Embora as decisões no âmbito do judiciário representem um avanço significativo no que diz respeito à orientação sexual e identidade de gênero, nos campos político e social a luta está longe do fim. No legislativo nacional, por exemplo, até recentemente poucos legisladores se comprometiam com a causa. O panorama começou a mudar com a chegada de Jean Wyllys (PSOL/RJ) à Câmara dos Deputados. Wyllys fez aumentar o tom das discussões com uma defesa franca e direta da causa. Homossexual declarado, o deputado tem assumido a luta pelo reconhecimento dos direitos relativos aos homossexuais e outra minorias como algo pessoal.

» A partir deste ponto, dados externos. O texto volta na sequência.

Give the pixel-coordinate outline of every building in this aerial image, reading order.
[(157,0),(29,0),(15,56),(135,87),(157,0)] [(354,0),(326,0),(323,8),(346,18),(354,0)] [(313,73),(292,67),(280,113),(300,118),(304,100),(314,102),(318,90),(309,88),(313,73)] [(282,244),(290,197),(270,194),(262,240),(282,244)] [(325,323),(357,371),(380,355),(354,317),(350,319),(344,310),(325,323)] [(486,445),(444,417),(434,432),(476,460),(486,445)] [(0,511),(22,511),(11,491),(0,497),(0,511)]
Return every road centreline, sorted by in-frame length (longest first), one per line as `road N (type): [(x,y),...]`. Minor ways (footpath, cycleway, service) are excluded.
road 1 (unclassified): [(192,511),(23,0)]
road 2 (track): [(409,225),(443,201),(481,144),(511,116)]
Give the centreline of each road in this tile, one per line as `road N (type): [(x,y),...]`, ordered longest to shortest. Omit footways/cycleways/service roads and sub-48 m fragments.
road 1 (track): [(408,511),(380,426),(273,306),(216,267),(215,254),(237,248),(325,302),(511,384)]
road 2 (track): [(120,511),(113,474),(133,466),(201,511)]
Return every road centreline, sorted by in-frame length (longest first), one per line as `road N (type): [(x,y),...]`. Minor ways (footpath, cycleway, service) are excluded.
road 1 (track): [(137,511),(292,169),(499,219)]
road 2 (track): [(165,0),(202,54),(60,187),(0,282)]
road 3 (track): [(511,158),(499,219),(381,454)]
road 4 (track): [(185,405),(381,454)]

No último mês Wyllys veio ao Rio para participar do Seminário de Identidade e Gênero, organizado pela Pró-reitoria de Pessoal da Universidade Federal do Rio de Janeiro (UFRJ), ocasião na qual concedeu essa entrevista exclusiva à Revista Biblioo. Falou, entre outras coisas, sobre a diferenciação entre identidade de gênero e orientação sexual; sobre os usos positivos e negativos da internet na luta pelo reconhecimento dos direitos, denunciando, por fim, a falta de equipamentos culturais: “Eu acho que os poderes públicos, nos três entes da federação, têm que financiar essas políticas de educação e cultura”.

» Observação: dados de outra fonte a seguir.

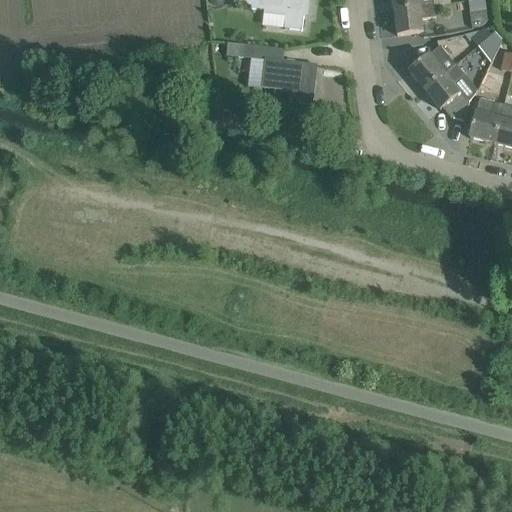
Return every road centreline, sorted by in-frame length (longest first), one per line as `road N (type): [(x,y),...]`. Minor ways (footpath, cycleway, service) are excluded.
road 1 (unclassified): [(470,511),(0,386)]
road 2 (residential): [(511,188),(378,146),(354,0)]
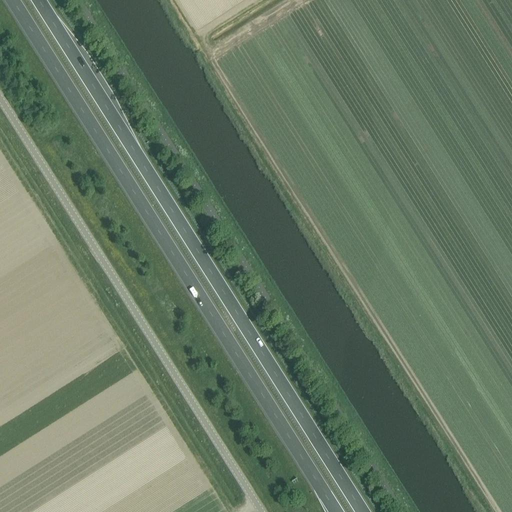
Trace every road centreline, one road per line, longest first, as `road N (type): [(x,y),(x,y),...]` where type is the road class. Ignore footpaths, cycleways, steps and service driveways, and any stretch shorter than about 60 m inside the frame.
road 1 (trunk): [(362,511),(37,0)]
road 2 (trunk): [(11,0),(335,511)]
road 3 (unclassified): [(261,511),(0,99)]
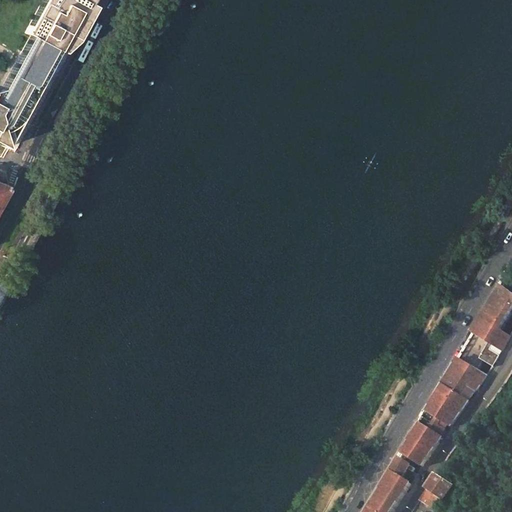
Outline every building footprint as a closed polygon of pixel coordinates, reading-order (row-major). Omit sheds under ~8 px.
[(29,34),(0,85),(0,144),(6,148),(0,127),(0,126),(9,123),(14,140),(46,81),(41,79),(56,50),(62,53),(74,42),(94,5),(90,2),(91,0),(41,0),(24,31),(29,34)] [(511,293),(503,287),(444,388),(470,402),(478,391),(488,377),(497,365),(511,338),(511,293)] [(424,467),(470,402),(444,388),(404,455),(424,467)] [(404,455),(370,511),(394,511),(424,467),(404,455)] [(420,501),(436,511),(452,486),(437,475),(420,501)] [(436,511),(420,501),(412,511),(436,511)]
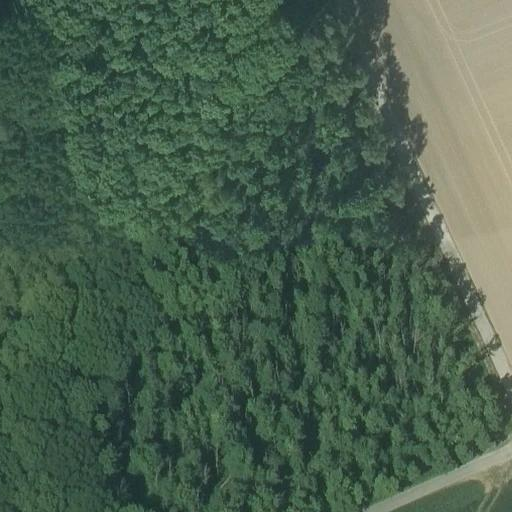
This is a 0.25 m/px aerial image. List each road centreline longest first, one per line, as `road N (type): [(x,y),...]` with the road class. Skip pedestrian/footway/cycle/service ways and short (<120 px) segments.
road 1 (unclassified): [(511,398),(329,0)]
road 2 (unclassified): [(511,450),(373,511)]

Chico de Paula: Jean, durante a palestra você falou de “usos” e “abusos” da expressão homofobia. O que você quis dizer?
Jean Wyllys: Eu falei que o termo homofobia tem sido objeto de usos e abusos. Uso: nunca se falou tanto em homofobia como nos últimos tempos e abusos porque há pessoas que não gostam de admitir que a homofobia tenha diferentes expressões. A homofobia pode se expressar na violência dura – nós chamamos de “violência dura”: a agressão física, a lesão corporal, o assassinato. Mas a homofobia pode se expressar na injúria, na calunia, na difamação. Pode se expressar no arremedo, no chiste, na caricatura coletiva. Ela pode se expressar nas piadas de mau gosto, risos de canto de boca. Ela pode se expressar na negação de direitos. Ela pode se expressar de diversas maneiras. Então as pessoas têm abusado do termo na medida em que não querem admitir que a homofobia… Aquilo que é a sua expressão social… Isso é um abuso.

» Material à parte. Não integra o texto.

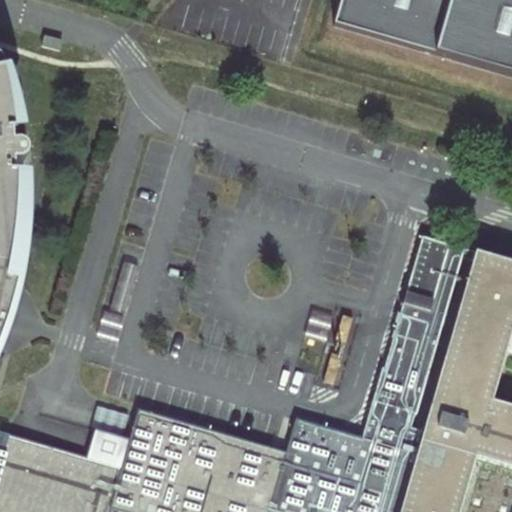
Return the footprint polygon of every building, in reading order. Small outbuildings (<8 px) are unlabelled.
[(511,0),(335,0),(329,24),(511,75),(511,0)] [(62,42),(43,37),(40,48),(60,53),(62,42)] [(0,336),(7,319),(16,282),(5,281),(14,205),(14,175),(9,175),(9,165),(20,164),(26,155),(21,145),(7,143),(7,133),(10,133),(8,112),(0,78),(0,336)] [(131,439),(124,468),(89,459),(6,434),(0,453),(0,511),(107,511),(109,508),(122,511),(511,511),(511,276),(414,250),(378,385),(374,384),(356,452),(289,434),(284,452),(140,409),(131,439)] [(98,432),(89,459),(124,468),(131,439),(98,432)]
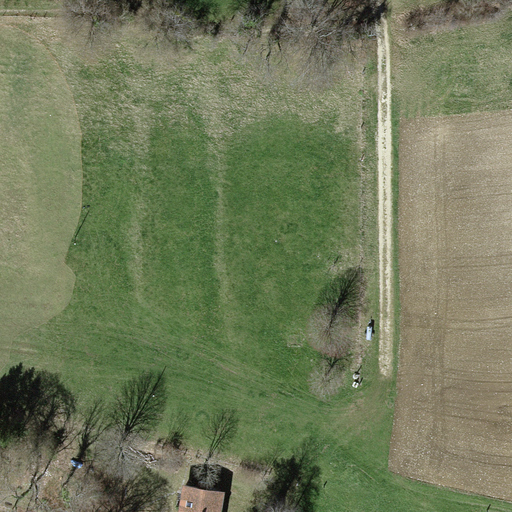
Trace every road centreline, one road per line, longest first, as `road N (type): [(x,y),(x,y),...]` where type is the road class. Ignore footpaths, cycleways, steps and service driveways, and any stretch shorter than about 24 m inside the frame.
road 1 (track): [(0,348),(276,391),(511,396)]
road 2 (track): [(383,393),(386,89),(375,14)]
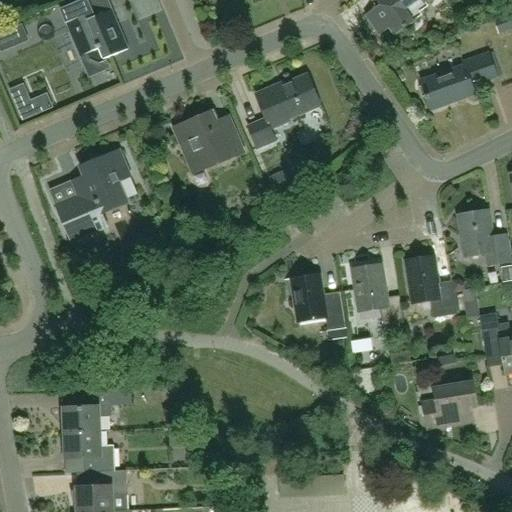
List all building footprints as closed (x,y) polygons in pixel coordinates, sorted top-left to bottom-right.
[(100,73),(110,69),(106,58),(129,49),(112,9),(94,17),(86,0),(81,0),(60,9),(80,56),(84,67),(100,73)] [(145,24),(169,17),(163,0),(139,0),(137,1),(145,24)] [(296,19),(309,11),(302,0),(296,0),(288,5),(296,19)] [(412,11),(427,0),(376,0),(380,5),(365,15),(378,34),(389,27),(394,35),(417,18),(412,11)] [(499,34),(511,29),(511,12),(494,19),(499,34)] [(484,81),(498,76),(489,52),(463,61),(464,64),(420,79),(431,110),(476,94),(471,82),(483,78),(484,81)] [(267,88),(255,58),(236,65),(247,95),(267,88)] [(289,119),(320,106),(308,75),(277,88),(276,86),(256,94),(267,119),(247,127),(257,149),(275,141),(270,129),(290,121),(289,119)] [(23,85),(11,91),(23,121),(52,109),(47,95),(30,102),(23,85)] [(205,167),(243,152),(236,134),(223,139),(212,113),(175,128),(184,152),(197,147),(205,167)] [(81,168),(91,191),(56,206),(71,242),(107,227),(100,211),(139,196),(120,152),(81,168)] [(488,267),(510,263),(505,236),(493,238),(489,211),(459,215),(465,257),(486,254),(488,267)] [(292,237),(300,231),(291,219),(283,225),(292,237)] [(433,319),(456,315),(450,283),(438,285),(433,257),(406,261),(413,305),(430,302),(433,319)] [(383,326),(404,323),(400,296),(387,298),(382,265),(351,270),(358,313),(381,309),(383,326)] [(511,280),(511,267),(502,269),(503,282),(511,280)] [(327,332),(344,329),(338,294),(324,296),(320,275),(290,280),(297,324),(324,319),(327,332)] [(511,375),(511,338),(511,339),(508,324),(498,326),(496,315),(480,317),(485,349),(501,346),(505,376),(511,375)] [(376,340),(357,343),(359,356),(378,352),(376,340)] [(475,422),(473,408),(477,407),(473,383),(432,389),(434,401),(422,403),(422,404),(426,426),(426,430),(475,422)] [(65,434),(100,432),(99,417),(112,416),(111,406),(132,405),(132,391),(82,393),(83,407),(64,408),(65,434)] [(100,432),(65,434),(66,459),(85,458),(85,472),(103,472),(114,471),(113,447),(101,447),(100,432)] [(78,489),(72,491),(74,508),(78,508),(77,511),(101,511),(128,511),(127,496),(126,470),(120,471),(114,471),(103,472),(103,485),(78,486),(78,489)]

C. P.: Você também traçou uma diferença entre identidade de gênero e orientação sexual. Você poderia, brevemente, fazer essa diferenciação?
J. W.: Brevemente é uma tarefa difícil [risos]. Mas identidade de gênero tem a ver com a expressão de si; a maneira como você se percebe e se coloca no mundo. E essa maneira como você se percebe e se coloca no mundo, nem sempre está de acordo com o sexo biológico, que a natureza lhe deu. Pode ser que você venha com o sexo biológico masculino, mas você se perceba como mulher, se coloque no mundo como mulher, goste das coisas que a sociedade designou para as mulheres ou que a sociedade diz que é própria das mulheres. Pode ser que isso aconteça. Quando isso acontece, estamos diante de um caso de uma pessoa transgênero, ou seja, uma pessoa cuja percepção de si, a maneira como se coloca no mundo, não está de acordo com o sexo. Isso é identidade de gênero. No meu caso, por exemplo, minha identidade de gênero é masculina. Ou seja, a maneira como eu me percebo e me coloco no mundo está de acordo com o sexo biológico, o sexo que a natureza me deu e com o papel que a sociedade impõe a esse sexo. Então minha identidade de gênero é masculina, mas minha orientação é homossexual, por que o meu objeto de desejo é alguém do mesmo sexo. Ou seja, a orientação sexual tem a ver para onde a gente orienta o nosso desejo e o nosso afeto. Claro que essa orientação não é uma coisa simples, não parte só da vontade. Orientação é uma coisa complexa, tecida na relação íntima do sujeito consigo mesmo, claro. Tem a ver com… A orientação sexual tem a ver com um desejo, com um afeto que se expressa muito cedo em nossa vida e que é um diálogo entre natureza e cultura. Quer dizer, a maneira como você dirige para onde vai o seu afeto.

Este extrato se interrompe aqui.